For food lovers, the party includes wood-fired pizza, hummus, salad, cheese, desserts, cocktails and nonalcoholic drinks.
The event also supports a cause that provides loans to local food entreprenuers and farmers. It is a fundraiser for Slow Money NC, the nonprofit that Carol Hewitt started. To date, Slow Money NC has matched 66 farmers and local food businesses with more than 130 of their neighbors who have loaned them more than $1.2 million since 2010.
An additional 20 percent from all pottery sales will be donated to the nonprofit.

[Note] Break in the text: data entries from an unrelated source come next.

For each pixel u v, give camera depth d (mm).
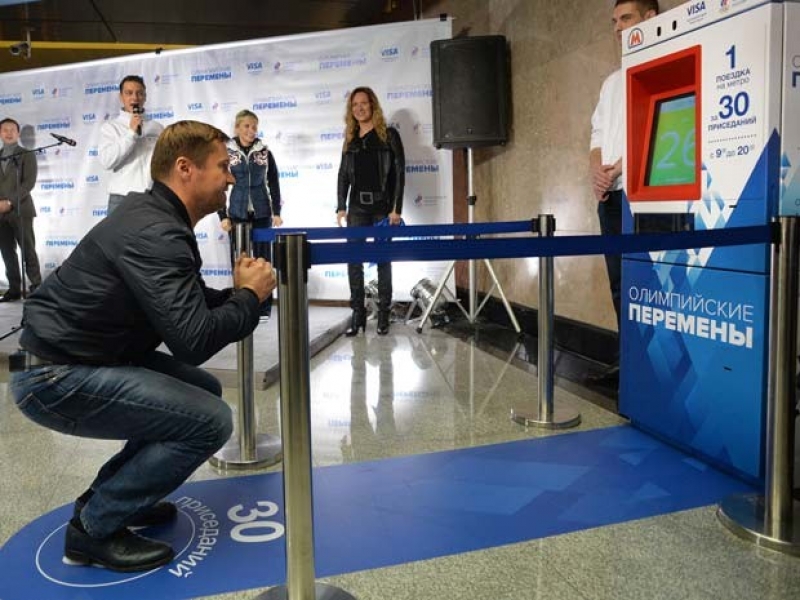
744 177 2098
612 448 2580
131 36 7738
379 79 5578
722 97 2170
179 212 1737
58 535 1934
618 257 3531
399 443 2676
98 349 1646
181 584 1677
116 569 1732
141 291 1554
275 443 2646
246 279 1727
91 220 6398
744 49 2072
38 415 1646
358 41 5590
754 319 2109
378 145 4715
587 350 4211
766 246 2057
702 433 2369
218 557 1808
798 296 1840
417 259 1625
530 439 2697
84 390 1616
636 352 2729
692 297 2377
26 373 1626
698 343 2361
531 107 4875
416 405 3182
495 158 5535
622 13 3363
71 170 6379
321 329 4566
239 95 5902
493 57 4973
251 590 1647
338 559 1792
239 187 4934
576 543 1859
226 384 3590
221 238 6062
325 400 3277
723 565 1727
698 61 2254
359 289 4891
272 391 3482
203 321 1568
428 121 5488
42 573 1732
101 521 1717
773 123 2000
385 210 4801
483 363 4020
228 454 2516
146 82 6070
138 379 1650
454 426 2871
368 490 2236
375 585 1662
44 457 2561
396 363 4035
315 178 5855
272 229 2486
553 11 4477
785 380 1804
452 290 5746
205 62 5934
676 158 2490
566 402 3180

The event is at W.M. Hewitt Pottery, 424 Johnny Burke Road, Pittsboro.
Tickets cost $25 in advance or $30 at the door. Children 10 and younger get in free.
More information and tickets: nando.com/potspizza.
Talk about Black Mountain College’s farm
Visiting scholar David Silver will speak at 10:30 a.m. and 7 p.m. June 30 at the Hunt library about the founding of the farm at Black Mountain College, near Asheville.
Silver, an associate professor at the University of San Francisco, is a scholar-in-residence at the N.C. State University Libraries this summer.
Silver will talk about Black Mountain College’s student-initiated, largely student-led farm, which was founded in 1934. Silver will share “his recent research that dispels some often-held misconceptions about both the farm and the College itself,” according a flier about the event.
The event is free and open to the public. It will be held at James B. Hunt Jr. Library, Commons Wall stairs, 1070 Partners Way, Raleigh. For information about directions and parking, visit lib.ncsu.edu/parking.